PROBLEM »
Repeat the part of the quotient rule thread from "omg im sorry." up to and including "on the denominator?", word for word.
─── EXCERPTED PASSAGE
Question

Differentiate f(x)=(x=1)/(x^2+1)^1/2

i keep getting [(x^2+1)^1/2 - x(x+1)] / (x^2+1)^1/2
but wolramalpha says it is something else can you tell me what im doing wrong?

Answer 1

i think they are multiply the sqrt root with a common denominator

Answer 2

So is the function\[f(x) = \frac{ x -1}{ \sqrt{x^{2}+1} }\]

Answer 3

yes !

Answer 4

you'll need to apply quotient rule

Answer 5

i did and i got
\[\sqrt{x^2+1}-\frac{ x(x+1) }{ \sqrt{x^2+1} }\]

Answer 6

and all that divided by (x^2+1)

Answer 7

I think the denominator must not be a radical.

Answer 8

so what do i do multiply by a radical?

Answer 9

\[\frac{ d }{ dx }(\frac{ x-1 }{ \sqrt{x^{2}+1} }) = \frac{\sqrt{x^{2}+1}d(x-1)-(x-1)d(\sqrt{x^{2}+1}) }{ (\sqrt{x^{2}+1})^{2} }\]

Answer 10

where did the (x-1) come from?

Answer 11

The quotient rule tells that
\[d(\frac{ u }{ v }) = \frac{ vdu - udv }{ v^{2} }\]

Answer 12

but the original problem is x+1 not x-1

Answer 13

you said yes when i ask you if what i wrote is the right given. :(
well, anyway, just change x-1 to x+1

Answer 14

omg im sorry. and yeah i get it the derivative thing. what i do not understand is how can i simplify it? how do i get rid of the radical on the denominator?
──────
─── RECORDS
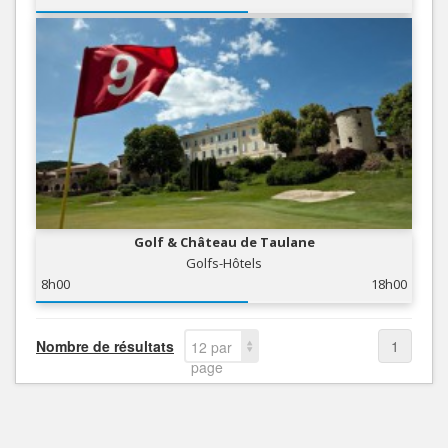
Golf & Château de Taulane
Golfs-Hôtels
8h00
18h00
Nombre de résultats
1
12 par
page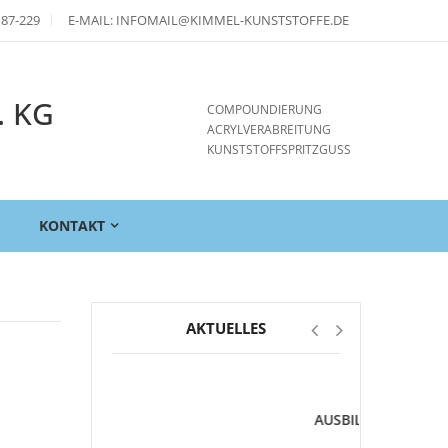
 87-229
E-MAIL: INFOMAIL@KIMMEL-KUNSTSTOFFE.DE
. KG
COMPOUNDIERUNG
ACRYLVERABREITUNG
KUNSTSTOFFSPRITZGUSS
E
KONTAKT
AKTUELLES
*FREIE
AUSBILDUNGSSTELLEN*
──────
EXERCISE RESPONSE »
omg im sorry. and yeah i get it the derivative thing. what i do not understand is how can i simplify it? how do i get rid of the radical on the denominator?